Rod Townsend, president of Stonewall, said, “We are urging our members to get down to Bay Ridge — by subway, ferry, however. Marty Golden is a prime example of why the Senate needs to be flipped.”

Jim Owles’ president Allen Roskoff, who termed Gounardes “a great guy” who will be a “terrific senator,” held back nothing in his assessment of the incumbent, saying, “Marty Golden is a dangerous demagogue who does our communities great harm. He’s horrendous for the LGBT community, women, immigrants, people of color, the poor, and for the criminal justice system.”

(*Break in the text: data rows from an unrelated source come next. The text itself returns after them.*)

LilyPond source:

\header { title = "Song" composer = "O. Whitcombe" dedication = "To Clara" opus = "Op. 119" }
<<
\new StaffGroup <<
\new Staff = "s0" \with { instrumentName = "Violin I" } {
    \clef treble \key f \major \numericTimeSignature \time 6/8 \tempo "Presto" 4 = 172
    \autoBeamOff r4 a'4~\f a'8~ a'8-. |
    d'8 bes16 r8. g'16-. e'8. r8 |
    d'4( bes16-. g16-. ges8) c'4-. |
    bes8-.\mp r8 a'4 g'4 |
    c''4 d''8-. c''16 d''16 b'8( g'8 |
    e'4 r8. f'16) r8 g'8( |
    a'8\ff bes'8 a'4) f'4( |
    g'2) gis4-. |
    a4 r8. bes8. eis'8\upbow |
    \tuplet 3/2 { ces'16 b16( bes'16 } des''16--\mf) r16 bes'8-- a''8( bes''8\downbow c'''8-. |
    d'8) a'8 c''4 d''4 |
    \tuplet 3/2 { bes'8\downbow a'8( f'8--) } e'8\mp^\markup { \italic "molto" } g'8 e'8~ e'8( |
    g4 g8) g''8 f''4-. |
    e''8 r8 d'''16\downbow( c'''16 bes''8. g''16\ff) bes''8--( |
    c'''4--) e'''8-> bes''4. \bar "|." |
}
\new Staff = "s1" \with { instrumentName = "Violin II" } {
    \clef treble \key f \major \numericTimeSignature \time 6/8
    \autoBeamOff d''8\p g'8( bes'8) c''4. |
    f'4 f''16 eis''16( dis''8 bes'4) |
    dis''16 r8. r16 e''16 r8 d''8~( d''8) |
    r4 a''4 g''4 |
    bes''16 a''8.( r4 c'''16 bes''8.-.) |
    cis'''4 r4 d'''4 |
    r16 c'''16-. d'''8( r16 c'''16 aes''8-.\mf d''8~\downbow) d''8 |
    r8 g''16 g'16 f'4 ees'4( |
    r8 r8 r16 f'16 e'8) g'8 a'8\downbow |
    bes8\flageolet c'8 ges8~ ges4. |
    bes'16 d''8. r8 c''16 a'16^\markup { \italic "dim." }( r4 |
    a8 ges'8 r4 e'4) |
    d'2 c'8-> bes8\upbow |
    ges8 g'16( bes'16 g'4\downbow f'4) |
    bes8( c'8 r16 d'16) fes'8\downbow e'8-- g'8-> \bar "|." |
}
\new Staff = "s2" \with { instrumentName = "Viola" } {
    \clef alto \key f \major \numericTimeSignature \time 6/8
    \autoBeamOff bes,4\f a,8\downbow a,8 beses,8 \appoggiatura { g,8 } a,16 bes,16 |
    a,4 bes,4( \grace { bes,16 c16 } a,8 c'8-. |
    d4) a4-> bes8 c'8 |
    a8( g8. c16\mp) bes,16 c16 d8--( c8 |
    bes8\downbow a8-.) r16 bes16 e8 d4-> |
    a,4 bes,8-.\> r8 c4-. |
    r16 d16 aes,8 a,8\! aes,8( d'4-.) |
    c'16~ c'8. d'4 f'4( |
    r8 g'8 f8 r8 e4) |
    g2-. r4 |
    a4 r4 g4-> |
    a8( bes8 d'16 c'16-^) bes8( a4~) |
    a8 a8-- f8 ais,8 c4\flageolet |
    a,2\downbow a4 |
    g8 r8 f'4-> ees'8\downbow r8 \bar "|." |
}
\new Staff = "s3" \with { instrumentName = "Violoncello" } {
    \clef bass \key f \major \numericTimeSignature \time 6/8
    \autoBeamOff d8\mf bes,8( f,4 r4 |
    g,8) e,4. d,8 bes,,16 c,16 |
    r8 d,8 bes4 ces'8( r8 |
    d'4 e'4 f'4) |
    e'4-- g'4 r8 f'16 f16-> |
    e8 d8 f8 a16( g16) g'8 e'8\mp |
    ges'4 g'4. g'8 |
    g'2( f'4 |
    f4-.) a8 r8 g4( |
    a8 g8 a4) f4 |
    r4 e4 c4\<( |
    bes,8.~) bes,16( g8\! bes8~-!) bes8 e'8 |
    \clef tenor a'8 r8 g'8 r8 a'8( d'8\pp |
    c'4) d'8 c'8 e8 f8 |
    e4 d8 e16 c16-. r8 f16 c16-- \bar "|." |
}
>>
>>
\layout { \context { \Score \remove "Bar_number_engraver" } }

Gounardes boasted of a volunteer operation that had his office flooded with up to 75 people this past weekend, enabling the campaign to knock on 10,000 doors in the district. This Saturday, October 13, Lambda and Stonewall are hosting an LGBTQ Day of Action for Gounardes, and the following Friday evening, October 19, leading gay and lesbian elected officials including Council Speaker Corey Johnson and Brooklyn Councilmember Carlos Menchaca, Senator Brad Hoylman, and Assemblymembers Deborah Glick and Daniel O’Donnell are hosting a fundraiser for him in tandem with the gay clubs at Club Cumming in the East Village.

The money from that event, coming on the heels of a fundraiser Governor Andrew Cuomo held for him this week, will come in handy. Gounardes has lagged behind Golden considerably all year in funds raised and on hand.

But the Democrat is confident of his ground game for Election Day, noting that while the greater the turnout in a district with a 2-1 Democratic advantage the better he should do, his campaign is not counting on a Blue Wave. In addition to volunteers, he pointed to unions — from building trades to teachers — who are supporting him after years of being in Golden’s corner. The sharp increase in voter registration in the district and in turnout in this year’s Democratic primary, however, are certainly welcome signs, Gounardes acknowledged.